§ REQUIRED ACTION:
Please write back every entry exactly, character for character.

§ MATERIAL SUPPLIED:
__________

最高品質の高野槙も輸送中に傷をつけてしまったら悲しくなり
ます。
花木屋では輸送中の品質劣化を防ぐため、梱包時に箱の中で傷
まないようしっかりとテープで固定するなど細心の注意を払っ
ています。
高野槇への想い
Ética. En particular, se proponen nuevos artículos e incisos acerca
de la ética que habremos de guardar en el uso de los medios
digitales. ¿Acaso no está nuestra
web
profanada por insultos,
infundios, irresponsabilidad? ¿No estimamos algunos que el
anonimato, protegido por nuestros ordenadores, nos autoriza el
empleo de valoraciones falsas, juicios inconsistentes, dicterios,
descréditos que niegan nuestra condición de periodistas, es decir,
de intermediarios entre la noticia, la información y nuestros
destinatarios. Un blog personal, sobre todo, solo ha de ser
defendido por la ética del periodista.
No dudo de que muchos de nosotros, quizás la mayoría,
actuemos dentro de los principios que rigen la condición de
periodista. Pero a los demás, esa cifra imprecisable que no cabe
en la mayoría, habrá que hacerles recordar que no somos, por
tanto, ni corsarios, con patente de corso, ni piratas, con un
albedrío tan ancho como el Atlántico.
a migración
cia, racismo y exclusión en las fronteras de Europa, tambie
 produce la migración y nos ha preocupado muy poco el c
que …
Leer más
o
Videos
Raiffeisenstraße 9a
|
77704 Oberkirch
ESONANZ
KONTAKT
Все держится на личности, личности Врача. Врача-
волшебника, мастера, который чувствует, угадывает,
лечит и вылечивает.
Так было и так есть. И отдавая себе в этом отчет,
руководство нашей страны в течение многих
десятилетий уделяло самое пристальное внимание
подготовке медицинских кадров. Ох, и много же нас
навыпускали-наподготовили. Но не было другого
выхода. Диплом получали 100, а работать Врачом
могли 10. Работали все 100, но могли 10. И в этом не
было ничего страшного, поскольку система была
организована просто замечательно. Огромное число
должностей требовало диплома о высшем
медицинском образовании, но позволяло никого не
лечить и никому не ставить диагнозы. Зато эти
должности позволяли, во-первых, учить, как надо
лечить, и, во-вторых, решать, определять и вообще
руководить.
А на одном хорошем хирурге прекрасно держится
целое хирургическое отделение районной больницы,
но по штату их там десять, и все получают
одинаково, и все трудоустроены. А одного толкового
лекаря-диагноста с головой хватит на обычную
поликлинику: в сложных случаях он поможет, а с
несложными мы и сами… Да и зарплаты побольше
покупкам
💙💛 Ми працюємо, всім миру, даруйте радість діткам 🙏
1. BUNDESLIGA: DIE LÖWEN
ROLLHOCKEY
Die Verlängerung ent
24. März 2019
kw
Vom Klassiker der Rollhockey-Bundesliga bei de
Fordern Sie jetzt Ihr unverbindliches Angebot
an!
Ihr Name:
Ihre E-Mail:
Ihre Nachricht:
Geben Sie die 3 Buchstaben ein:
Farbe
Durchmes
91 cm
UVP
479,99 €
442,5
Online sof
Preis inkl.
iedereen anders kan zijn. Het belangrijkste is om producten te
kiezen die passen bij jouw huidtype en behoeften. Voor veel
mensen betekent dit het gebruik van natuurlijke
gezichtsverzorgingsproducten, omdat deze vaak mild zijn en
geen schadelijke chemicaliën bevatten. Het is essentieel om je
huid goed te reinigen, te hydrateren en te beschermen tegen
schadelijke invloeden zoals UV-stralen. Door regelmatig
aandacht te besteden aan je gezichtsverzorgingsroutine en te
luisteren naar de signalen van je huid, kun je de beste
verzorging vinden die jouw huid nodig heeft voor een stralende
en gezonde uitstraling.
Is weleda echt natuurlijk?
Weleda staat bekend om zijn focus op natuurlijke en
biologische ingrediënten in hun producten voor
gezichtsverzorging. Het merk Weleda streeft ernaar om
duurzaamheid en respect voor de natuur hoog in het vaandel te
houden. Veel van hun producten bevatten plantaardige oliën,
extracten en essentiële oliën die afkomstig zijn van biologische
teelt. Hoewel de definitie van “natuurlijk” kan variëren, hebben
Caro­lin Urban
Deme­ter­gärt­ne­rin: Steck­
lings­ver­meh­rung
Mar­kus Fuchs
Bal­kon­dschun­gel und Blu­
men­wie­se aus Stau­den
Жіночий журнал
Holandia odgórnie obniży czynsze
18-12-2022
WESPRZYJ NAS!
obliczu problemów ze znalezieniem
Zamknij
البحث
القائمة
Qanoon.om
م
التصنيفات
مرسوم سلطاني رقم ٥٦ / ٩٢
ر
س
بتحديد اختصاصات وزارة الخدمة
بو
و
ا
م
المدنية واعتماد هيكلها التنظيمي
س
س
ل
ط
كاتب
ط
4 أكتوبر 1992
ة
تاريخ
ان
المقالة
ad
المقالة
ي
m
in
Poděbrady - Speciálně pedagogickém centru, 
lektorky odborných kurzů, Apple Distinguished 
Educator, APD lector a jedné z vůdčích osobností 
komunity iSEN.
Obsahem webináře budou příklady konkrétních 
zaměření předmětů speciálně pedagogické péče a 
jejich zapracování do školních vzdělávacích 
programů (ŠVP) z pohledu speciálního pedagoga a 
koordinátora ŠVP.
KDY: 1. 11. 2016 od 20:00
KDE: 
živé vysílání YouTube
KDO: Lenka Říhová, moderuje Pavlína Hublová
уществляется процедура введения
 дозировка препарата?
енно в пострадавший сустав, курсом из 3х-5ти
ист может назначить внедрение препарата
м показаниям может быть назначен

__________

§ REPLY:
最高品質の高野槙も輸送中に傷をつけてしまったら悲しくなり
ます。
花木屋では輸送中の品質劣化を防ぐため、梱包時に箱の中で傷
まないようしっかりとテープで固定するなど細心の注意を払っ
ています。
高野槇への想い
Ética. En particular, se proponen nuevos artículos e incisos acerca
de la ética que habremos de guardar en el uso de los medios
digitales. ¿Acaso no está nuestra
web
profanada por insultos,
infundios, irresponsabilidad? ¿No estimamos algunos que el
anonimato, protegido por nuestros ordenadores, nos autoriza el
empleo de valoraciones falsas, juicios inconsistentes, dicterios,
descréditos que niegan nuestra condición de periodistas, es decir,
de intermediarios entre la noticia, la información y nuestros
destinatarios. Un blog personal, sobre todo, solo ha de ser
defendido por la ética del periodista.
No dudo de que muchos de nosotros, quizás la mayoría,
actuemos dentro de los principios que rigen la condición de
periodista. Pero a los demás, esa cifra imprecisable que no cabe
en la mayoría, habrá que hacerles recordar que no somos, por
tanto, ni corsarios, con patente de corso, ni piratas, con un
albedrío tan ancho como el Atlántico.
a migración
cia, racismo y exclusión en las fronteras de Europa, tambie
 produce la migración y nos ha preocupado muy poco el c
que …
Leer más
o
Videos
Raiffeisenstraße 9a
|
77704 Oberkirch
ESONANZ
KONTAKT
Все держится на личности, личности Врача. Врача-
волшебника, мастера, который чувствует, угадывает,
лечит и вылечивает.
Так было и так есть. И отдавая себе в этом отчет,
руководство нашей страны в течение многих
десятилетий уделяло самое пристальное внимание
подготовке медицинских кадров. Ох, и много же нас
навыпускали-наподготовили. Но не было другого
выхода. Диплом получали 100, а работать Врачом
могли 10. Работали все 100, но могли 10. И в этом не
было ничего страшного, поскольку система была
организована просто замечательно. Огромное число
должностей требовало диплома о высшем
медицинском образовании, но позволяло никого не
лечить и никому не ставить диагнозы. Зато эти
должности позволяли, во-первых, учить, как надо
лечить, и, во-вторых, решать, определять и вообще
руководить.
А на одном хорошем хирурге прекрасно держится
целое хирургическое отделение районной больницы,
но по штату их там десять, и все получают
одинаково, и все трудоустроены. А одного толкового
лекаря-диагноста с головой хватит на обычную
поликлинику: в сложных случаях он поможет, а с
несложными мы и сами… Да и зарплаты побольше
покупкам
💙💛 Ми працюємо, всім миру, даруйте радість діткам 🙏
1. BUNDESLIGA: DIE LÖWEN
ROLLHOCKEY
Die Verlängerung ent
24. März 2019
kw
Vom Klassiker der Rollhockey-Bundesliga bei de
Fordern Sie jetzt Ihr unverbindliches Angebot
an!
Ihr Name:
Ihre E-Mail:
Ihre Nachricht:
Geben Sie die 3 Buchstaben ein:
Farbe
Durchmes
91 cm
UVP
479,99 €
442,5
Online sof
Preis inkl.
iedereen anders kan zijn. Het belangrijkste is om producten te
kiezen die passen bij jouw huidtype en behoeften. Voor veel
mensen betekent dit het gebruik van natuurlijke
gezichtsverzorgingsproducten, omdat deze vaak mild zijn en
geen schadelijke chemicaliën bevatten. Het is essentieel om je
huid goed te reinigen, te hydrateren en te beschermen tegen
schadelijke invloeden zoals UV-stralen. Door regelmatig
aandacht te besteden aan je gezichtsverzorgingsroutine en te
luisteren naar de signalen van je huid, kun je de beste
verzorging vinden die jouw huid nodig heeft voor een stralende
en gezonde uitstraling.
Is weleda echt natuurlijk?
Weleda staat bekend om zijn focus op natuurlijke en
biologische ingrediënten in hun producten voor
gezichtsverzorging. Het merk Weleda streeft ernaar om
duurzaamheid en respect voor de natuur hoog in het vaandel te
houden. Veel van hun producten bevatten plantaardige oliën,
extracten en essentiële oliën die afkomstig zijn van biologische
teelt. Hoewel de definitie van “natuurlijk” kan variëren, hebben
Caro­lin Urban
Deme­ter­gärt­ne­rin: Steck­
lings­ver­meh­rung
Mar­kus Fuchs
Bal­kon­dschun­gel und Blu­
men­wie­se aus Stau­den
Жіночий журнал
Holandia odgórnie obniży czynsze
18-12-2022
WESPRZYJ NAS!
obliczu problemów ze znalezieniem
Zamknij
البحث
القائمة
Qanoon.om
م
التصنيفات
مرسوم سلطاني رقم ٥٦ / ٩٢
ر
س
بتحديد اختصاصات وزارة الخدمة
بو
و
ا
م
المدنية واعتماد هيكلها التنظيمي
س
س
ل
ط
كاتب
ط
4 أكتوبر 1992
ة
تاريخ
ان
المقالة
ad
المقالة
ي
m
in
Poděbrady - Speciálně pedagogickém centru, 
lektorky odborných kurzů, Apple Distinguished 
Educator, APD lector a jedné z vůdčích osobností 
komunity iSEN.
Obsahem webináře budou příklady konkrétních 
zaměření předmětů speciálně pedagogické péče a 
jejich zapracování do školních vzdělávacích 
programů (ŠVP) z pohledu speciálního pedagoga a 
koordinátora ŠVP.
KDY: 1. 11. 2016 od 20:00
KDE: 
živé vysílání YouTube
KDO: Lenka Říhová, moderuje Pavlína Hublová
уществляется процедура введения
 дозировка препарата?
енно в пострадавший сустав, курсом из 3х-5ти
ист может назначить внедрение препарата
м показаниям может быть назначен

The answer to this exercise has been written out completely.